Over the counter cystitis remedies can help by making the urine more alkaline so this makes it less painful. If you are not improving you need to see your doctor or nurse for a urine test to exclude infection and the need for antibiotics.

Sometimes changing your sexual position to one where there is less pressure on the front of the vagina may help and remembering to empty your bladder immediately after sexual activity is a good idea.

13. Allergic reaction

A general irritation or allergic reaction to a latex condom, lubricant, soap, shampoo or other products may cause pain during or after sex.

14. Sperm allergy

You might also like to ask your doctor about the possibility of sperm allergy (fairly rare) as it has been known for a partner's sperm to irritate a woman's vagina, symptoms of which would occur after sex rather than during it.
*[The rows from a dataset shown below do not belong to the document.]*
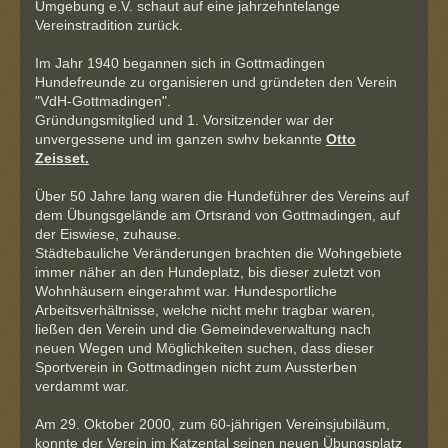
Umgebung e.V. schaut auf eine jahrzehntelange
Vereinstradition zurück.
Im Jahr 1940 begannen sich in Gottmadingen
Hundefreunde zu organisieren und gründeten den Verein
"VdH-Gottmadingen".
Gründungsmitglied und 1. Vorsitzender war der
unvergessene und im ganzen swhv bekannte
Otto
Zeisset.
Über 50 Jahre lang waren die Hundeführer des Vereins auf
dem Übungsgelände am Ortsrand von Gottmadingen, auf
der Eiswiese, zuhause.
Städtebauliche Veränderungen brachten die Wohngebiete
immer näher an den Hundeplatz, bis dieser zuletzt von
Wohnhäusern eingerahmt war. Hundesportliche
Arbeitsverhältnisse, welche nicht mehr tragbar waren,
ließen den Verein und die Gemeindeverwaltung nach
neuen Wegen und Möglichkeiten suchen, dass dieser
Sportverein in Gottmadingen nicht zum Aussterben
verdammt war.
Am 29. Oktober 2000, zum 60-jährigen Vereinsjubiläum,
konnte der Verein im Katzental seinen neuen Übungsplatz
This can also include hives and general itching.

You could try using condoms to see if this helps (without spermicidal cream which can also irritate) but if your symptoms persist despite this speak to your doctor.

15. Pelvic inflammatory disease (PID)

Pelvic inflammatory disease (PID) is a bacterial infection that affects the female upper genital tract, including the womb, fallopian tubes and ovaries. It is often caused by a sexually transmitted infection (STI), such as chlamydia or gonorrhoea. PID is most common in sexually active women aged between 15 and 24. PID can cause pain around the pelvis or lower tummy, and discomfort or pain during sex that is felt deep inside the pelvis. If you think you have PID, you should see your doctor or visit a sexual health clinic. If detected early, it can be treated with a course of antibiotics.

16. Irritable bowel syndrome (IBS)

Irritable bowel syndrome (IBS) is a condition that affects the digestive system. It can cause stomach cramps and constipation, which can cause discomfort during sex.

How to find relief

It is important to talk to your doctor or nurse about your symptoms so they can work out the appropriate course of action to help you. This may include examination, swabs and urine testing in the surgery or possible referral to a GUM clinic or gynaecologist or psychosexual therapist or physiotherapist. Do not be embarrassed as this is a common problem that doctors and nurses are used to treating carefully.